TASK BRIEF. Reproduce the material verbatim from the line containing "Varyant desteği" through the line containing "Tüm Seminerleri Gör", including both of those lines.

•••••

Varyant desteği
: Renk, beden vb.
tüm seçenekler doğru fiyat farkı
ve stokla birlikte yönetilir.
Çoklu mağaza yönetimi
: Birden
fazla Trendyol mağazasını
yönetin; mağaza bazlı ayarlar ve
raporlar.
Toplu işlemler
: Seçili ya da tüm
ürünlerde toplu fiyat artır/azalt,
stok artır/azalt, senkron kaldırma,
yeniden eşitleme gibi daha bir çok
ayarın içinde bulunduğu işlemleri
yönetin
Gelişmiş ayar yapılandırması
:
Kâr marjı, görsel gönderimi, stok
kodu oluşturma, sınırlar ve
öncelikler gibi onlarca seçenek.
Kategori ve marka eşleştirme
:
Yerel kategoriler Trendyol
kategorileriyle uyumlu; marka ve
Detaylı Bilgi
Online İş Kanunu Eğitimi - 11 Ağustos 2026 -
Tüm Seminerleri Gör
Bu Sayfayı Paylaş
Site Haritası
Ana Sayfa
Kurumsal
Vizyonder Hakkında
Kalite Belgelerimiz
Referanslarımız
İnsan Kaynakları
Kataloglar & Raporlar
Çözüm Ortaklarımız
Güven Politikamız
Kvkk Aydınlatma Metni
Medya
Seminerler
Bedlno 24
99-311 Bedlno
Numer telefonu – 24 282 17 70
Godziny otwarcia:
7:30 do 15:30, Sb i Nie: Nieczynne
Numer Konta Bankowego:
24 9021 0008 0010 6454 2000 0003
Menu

•••••

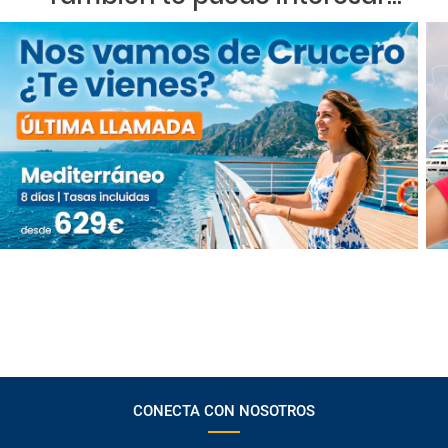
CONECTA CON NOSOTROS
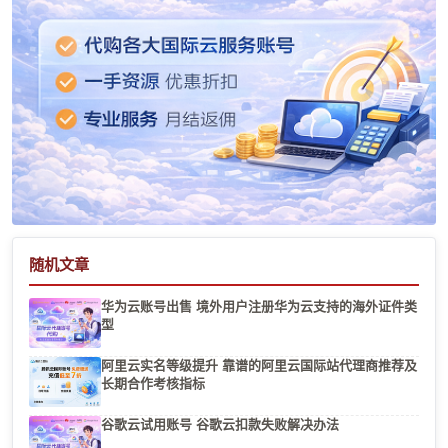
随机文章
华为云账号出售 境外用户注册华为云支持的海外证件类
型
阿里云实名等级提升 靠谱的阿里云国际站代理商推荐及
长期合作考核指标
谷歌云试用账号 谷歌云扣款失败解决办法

•••••

EXPECTED OUTPUT.
Varyant desteği
: Renk, beden vb.
tüm seçenekler doğru fiyat farkı
ve stokla birlikte yönetilir.
Çoklu mağaza yönetimi
: Birden
fazla Trendyol mağazasını
yönetin; mağaza bazlı ayarlar ve
raporlar.
Toplu işlemler
: Seçili ya da tüm
ürünlerde toplu fiyat artır/azalt,
stok artır/azalt, senkron kaldırma,
yeniden eşitleme gibi daha bir çok
ayarın içinde bulunduğu işlemleri
yönetin
Gelişmiş ayar yapılandırması
:
Kâr marjı, görsel gönderimi, stok
kodu oluşturma, sınırlar ve
öncelikler gibi onlarca seçenek.
Kategori ve marka eşleştirme
:
Yerel kategoriler Trendyol
kategorileriyle uyumlu; marka ve
Detaylı Bilgi
Online İş Kanunu Eğitimi - 11 Ağustos 2026 -
Tüm Seminerleri Gör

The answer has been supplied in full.